Scene geometry reasoning data
--- --- ---

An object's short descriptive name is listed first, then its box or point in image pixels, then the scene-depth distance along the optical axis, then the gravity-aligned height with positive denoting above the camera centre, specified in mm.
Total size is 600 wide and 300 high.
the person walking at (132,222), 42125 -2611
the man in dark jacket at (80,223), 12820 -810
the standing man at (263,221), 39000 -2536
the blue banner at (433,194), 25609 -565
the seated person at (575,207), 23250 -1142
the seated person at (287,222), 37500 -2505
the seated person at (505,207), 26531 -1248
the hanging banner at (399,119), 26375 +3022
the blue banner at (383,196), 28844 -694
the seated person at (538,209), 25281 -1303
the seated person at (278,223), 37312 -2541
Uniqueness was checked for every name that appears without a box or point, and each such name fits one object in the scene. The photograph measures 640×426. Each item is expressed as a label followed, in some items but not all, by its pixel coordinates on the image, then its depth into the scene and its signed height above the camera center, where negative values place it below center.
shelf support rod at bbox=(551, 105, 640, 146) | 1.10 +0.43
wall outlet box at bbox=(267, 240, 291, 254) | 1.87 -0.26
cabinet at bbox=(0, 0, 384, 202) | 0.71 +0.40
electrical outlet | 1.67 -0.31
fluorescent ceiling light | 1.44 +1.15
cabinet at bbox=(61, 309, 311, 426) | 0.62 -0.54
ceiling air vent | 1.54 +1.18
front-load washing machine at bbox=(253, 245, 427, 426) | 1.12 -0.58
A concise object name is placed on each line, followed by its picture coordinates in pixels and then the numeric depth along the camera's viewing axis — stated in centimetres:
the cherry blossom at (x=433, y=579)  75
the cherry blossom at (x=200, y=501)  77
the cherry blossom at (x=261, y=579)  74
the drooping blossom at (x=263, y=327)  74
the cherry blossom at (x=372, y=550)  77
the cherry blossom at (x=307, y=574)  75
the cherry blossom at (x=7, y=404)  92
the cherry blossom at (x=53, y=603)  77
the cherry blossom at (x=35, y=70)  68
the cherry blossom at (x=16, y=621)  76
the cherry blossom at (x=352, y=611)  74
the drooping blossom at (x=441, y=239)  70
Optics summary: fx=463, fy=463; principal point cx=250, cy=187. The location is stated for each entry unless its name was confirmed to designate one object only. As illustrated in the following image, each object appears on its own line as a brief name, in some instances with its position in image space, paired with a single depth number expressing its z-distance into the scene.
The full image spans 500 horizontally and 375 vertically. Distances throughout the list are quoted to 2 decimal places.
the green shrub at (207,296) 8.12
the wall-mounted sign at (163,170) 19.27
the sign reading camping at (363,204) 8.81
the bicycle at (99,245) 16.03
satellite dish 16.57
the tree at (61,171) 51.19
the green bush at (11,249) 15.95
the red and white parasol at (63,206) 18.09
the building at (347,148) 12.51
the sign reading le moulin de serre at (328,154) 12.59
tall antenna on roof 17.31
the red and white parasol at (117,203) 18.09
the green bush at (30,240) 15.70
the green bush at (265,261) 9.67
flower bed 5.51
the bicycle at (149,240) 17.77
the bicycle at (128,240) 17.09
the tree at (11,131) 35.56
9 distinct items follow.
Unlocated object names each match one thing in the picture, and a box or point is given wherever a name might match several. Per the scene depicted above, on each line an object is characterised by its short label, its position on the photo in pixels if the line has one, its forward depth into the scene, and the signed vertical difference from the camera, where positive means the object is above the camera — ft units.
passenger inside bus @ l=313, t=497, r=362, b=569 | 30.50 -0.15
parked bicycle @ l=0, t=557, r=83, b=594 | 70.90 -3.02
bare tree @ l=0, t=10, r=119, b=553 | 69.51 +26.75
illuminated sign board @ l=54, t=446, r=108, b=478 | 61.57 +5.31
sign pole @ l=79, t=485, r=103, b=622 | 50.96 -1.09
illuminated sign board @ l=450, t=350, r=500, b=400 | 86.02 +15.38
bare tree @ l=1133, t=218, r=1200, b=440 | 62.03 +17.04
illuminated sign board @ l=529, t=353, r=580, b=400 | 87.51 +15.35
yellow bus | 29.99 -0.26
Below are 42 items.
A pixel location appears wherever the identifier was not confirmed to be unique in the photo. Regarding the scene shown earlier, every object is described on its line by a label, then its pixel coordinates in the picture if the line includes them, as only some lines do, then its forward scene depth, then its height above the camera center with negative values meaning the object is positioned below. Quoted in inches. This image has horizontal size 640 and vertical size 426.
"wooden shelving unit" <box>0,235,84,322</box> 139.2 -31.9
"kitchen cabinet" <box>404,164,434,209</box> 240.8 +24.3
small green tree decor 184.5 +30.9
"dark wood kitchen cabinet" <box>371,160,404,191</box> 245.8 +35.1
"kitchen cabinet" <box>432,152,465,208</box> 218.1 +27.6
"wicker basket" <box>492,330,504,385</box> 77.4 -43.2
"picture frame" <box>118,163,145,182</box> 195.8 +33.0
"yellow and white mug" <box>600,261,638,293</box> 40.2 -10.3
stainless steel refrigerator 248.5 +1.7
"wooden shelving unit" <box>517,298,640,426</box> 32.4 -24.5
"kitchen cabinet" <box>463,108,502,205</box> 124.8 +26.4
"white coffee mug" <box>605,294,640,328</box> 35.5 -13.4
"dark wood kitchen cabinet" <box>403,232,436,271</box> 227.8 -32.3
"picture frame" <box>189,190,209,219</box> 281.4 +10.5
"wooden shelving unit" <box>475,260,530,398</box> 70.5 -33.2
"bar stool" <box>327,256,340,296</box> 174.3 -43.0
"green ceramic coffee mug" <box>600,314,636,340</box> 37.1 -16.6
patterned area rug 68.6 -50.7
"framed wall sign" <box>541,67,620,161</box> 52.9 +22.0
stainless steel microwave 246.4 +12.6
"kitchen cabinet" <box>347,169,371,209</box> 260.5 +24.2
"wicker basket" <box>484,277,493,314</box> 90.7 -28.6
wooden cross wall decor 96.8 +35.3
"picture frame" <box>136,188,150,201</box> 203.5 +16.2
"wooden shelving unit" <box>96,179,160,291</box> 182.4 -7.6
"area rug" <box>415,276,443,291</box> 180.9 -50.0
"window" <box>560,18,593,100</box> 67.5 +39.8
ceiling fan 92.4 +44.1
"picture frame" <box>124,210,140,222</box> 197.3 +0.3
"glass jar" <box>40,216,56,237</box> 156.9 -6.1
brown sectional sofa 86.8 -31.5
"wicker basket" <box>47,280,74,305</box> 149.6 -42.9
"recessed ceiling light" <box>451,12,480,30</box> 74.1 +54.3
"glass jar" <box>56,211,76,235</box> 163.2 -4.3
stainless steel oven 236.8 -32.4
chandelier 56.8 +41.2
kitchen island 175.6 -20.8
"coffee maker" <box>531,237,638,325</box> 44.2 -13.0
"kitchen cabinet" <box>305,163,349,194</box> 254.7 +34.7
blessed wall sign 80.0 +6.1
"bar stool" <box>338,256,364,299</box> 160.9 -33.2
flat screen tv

--- --- ---

◆ TASK ITEM: All that is wanted is an exact copy of the lines above from the one with "<box>189,190,209,219</box> 281.4 +10.5" through the one with "<box>347,169,371,209</box> 260.5 +24.2", with both ends included.

◆ RESPONSE TO THIS TASK:
"picture frame" <box>189,190,209,219</box> 281.4 +10.5
"wooden shelving unit" <box>475,260,530,398</box> 70.5 -33.2
"bar stool" <box>327,256,340,296</box> 174.3 -43.0
"green ceramic coffee mug" <box>600,314,636,340</box> 37.1 -16.6
patterned area rug 68.6 -50.7
"framed wall sign" <box>541,67,620,161</box> 52.9 +22.0
stainless steel microwave 246.4 +12.6
"kitchen cabinet" <box>347,169,371,209</box> 260.5 +24.2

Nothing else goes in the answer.